REPUBLIKA.CO.ID, CIREBON — Pengasuh Pondok Pesantren Bina Insan Mulia Cirebon, KH Imam Jazuli, Lc., MA, menegaskan urgensi mengembalikan Nahdlatul Ulama (NU) kepada khittah aslinya sebagai organisasi keulamaan. Penegasan ini muncul di tengah dinamika internal yang melibatkan hubungan antara Syuriyah (badan legislatif/fatwa) dan Tanfidziyah (badan eksekutif) di PBNU. Menurut Kiai Imam, penataan ulang orientasi organisasi tersebut harus berpijak kuat pada konstitusi tertinggi NU, yakni Anggaran Dasar dan Anggaran Rumah Tangga (AD/ART).

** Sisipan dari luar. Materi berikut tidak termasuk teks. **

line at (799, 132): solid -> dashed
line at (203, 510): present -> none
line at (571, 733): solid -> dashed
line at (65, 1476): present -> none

Dalam pernyataannya, Kiai Imam Jazuli menekankan bahwa NU sejak awal dirancang sebagai jam’iyah ulama (organisasi para ulama) yang menjunjung tinggi kepemimpinan keilmuan dan spiritual. Organisasi ini, lanjutnya, bukanlah sekadar struktur administratif biasa, melainkan wadah yang mengedepankan bimbingan para kiai sepuh.

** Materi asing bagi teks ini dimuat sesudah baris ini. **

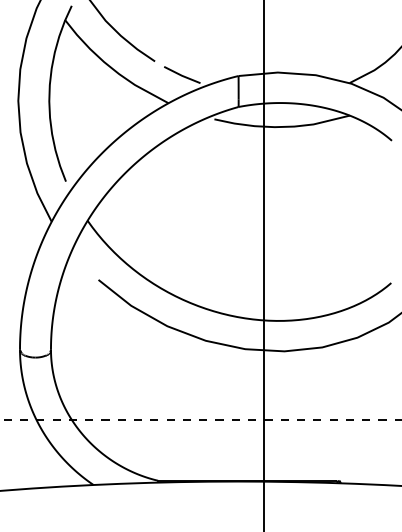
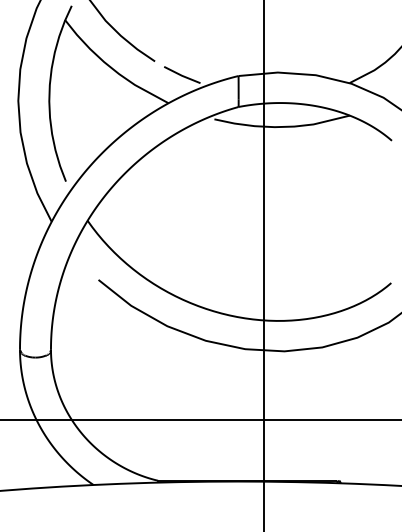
line at (200, 419): dashed -> solid
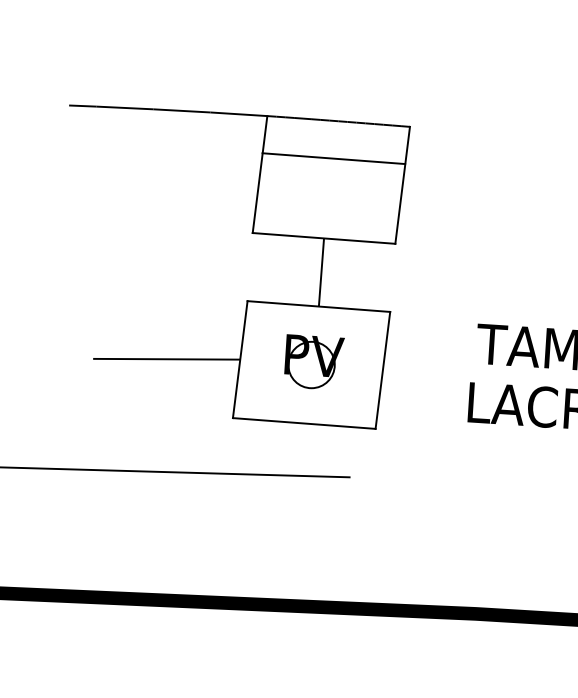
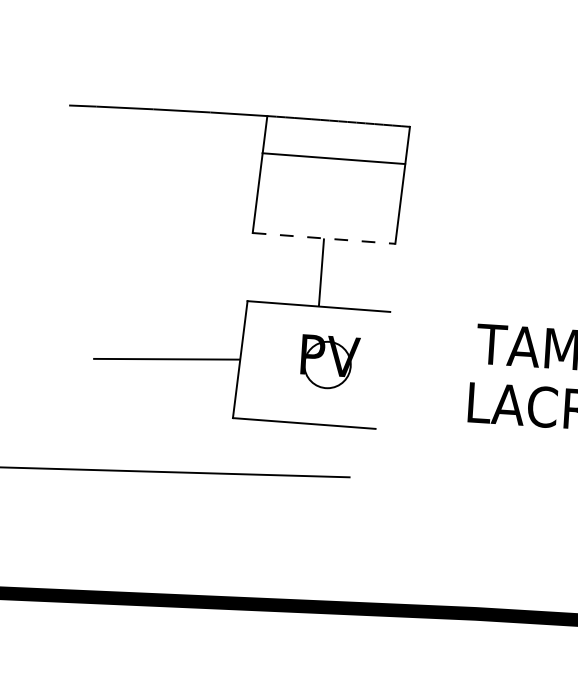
line at (324, 238): solid -> dashed
part at (314, 361) position: (314, 361) -> (330, 361)
line at (382, 369): present -> none
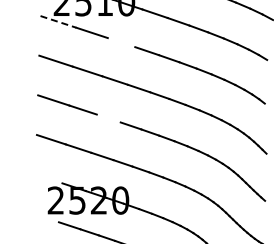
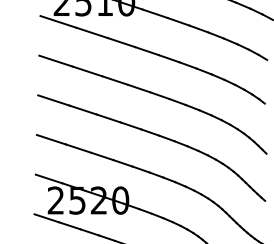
line at (58, 21): dashed -> solid
line at (121, 42): none -> present
line at (108, 118): none -> present
line at (48, 178): none -> present
line at (46, 218): none -> present
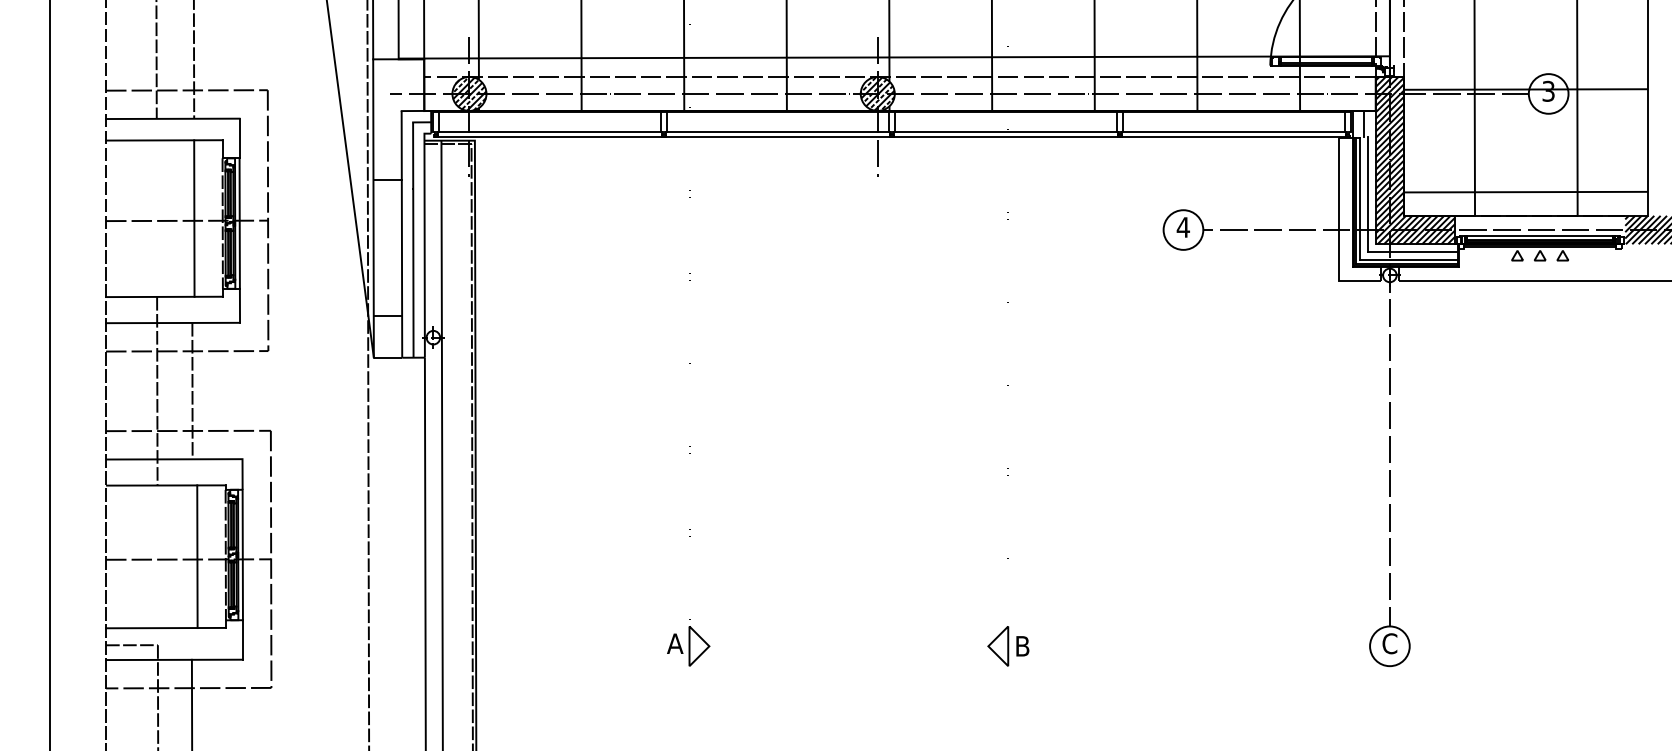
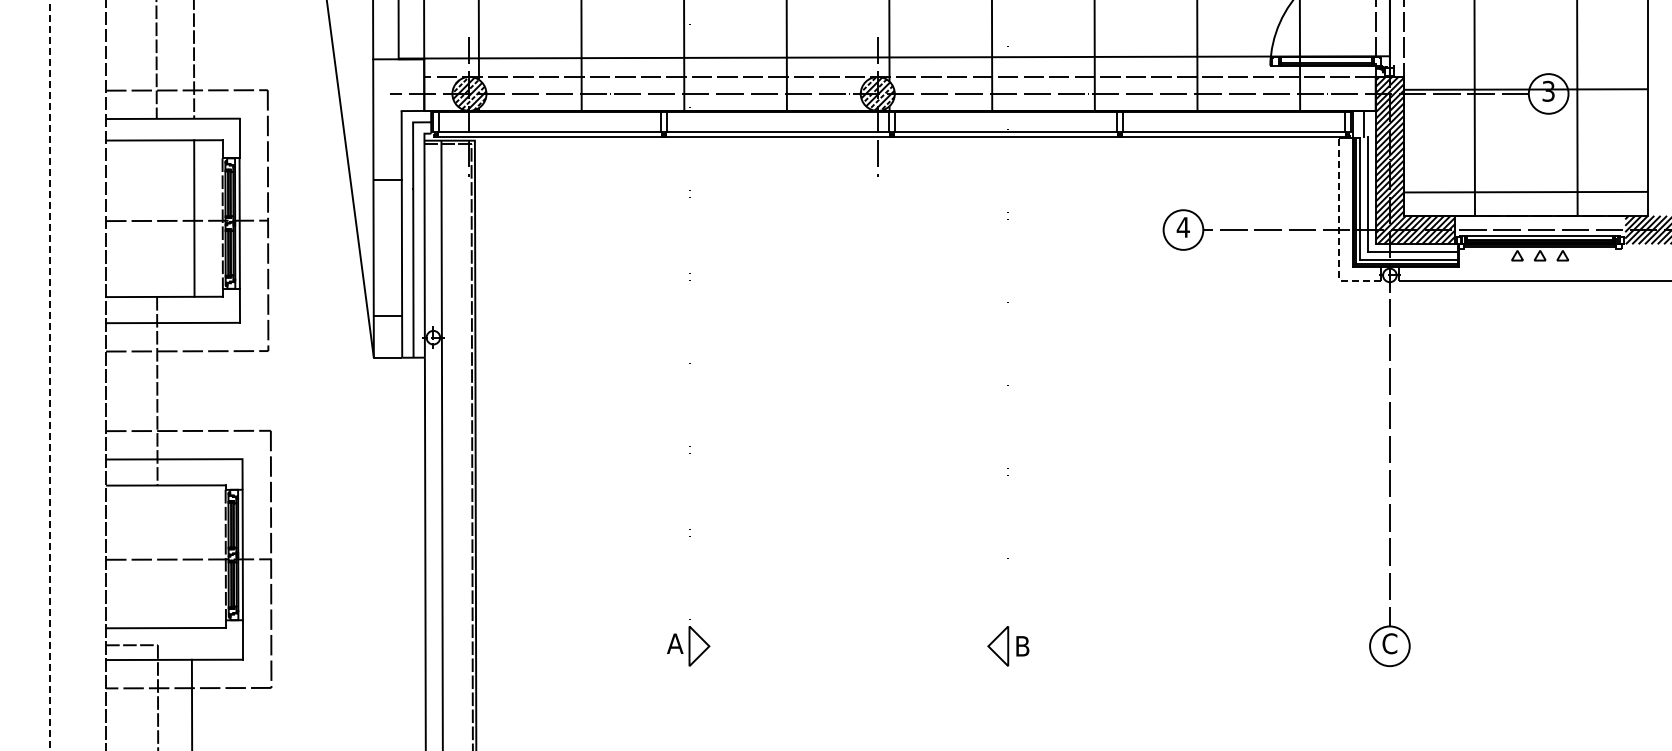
line at (1339, 230): solid -> dashed
line at (368, 374): present -> none
line at (50, 375): solid -> dashed
line at (192, 390): present -> none
line at (197, 556): present -> none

“NU bukan organisasi manajerial seperti korporasi. NU adalah jam’iyah ulama yang kepemimpinannya dipimpin oleh Syuriyah dan Rais Aam. Di situlah letak marwah dan otoritas tertinggi organisasi,” tegasnya.
Menurut Kiai Imam Jazuli, pasal-pasal fundamental seperti Pasal 14 dan Pasal 18 AD NU merupakan prinsip dasar (ushul) yang mengatur kedudukan Syuriyah sebagai pimpinan tertinggi dan pemegang otoritas keagamaan serta kebijakan strategis. Sementara ketentuan lain yang bersifat teknis-prosedural, termasuk pasal yang kerap dijadikan rujukan oleh Tanfidziyah, berada pada level furu‘ (turunan).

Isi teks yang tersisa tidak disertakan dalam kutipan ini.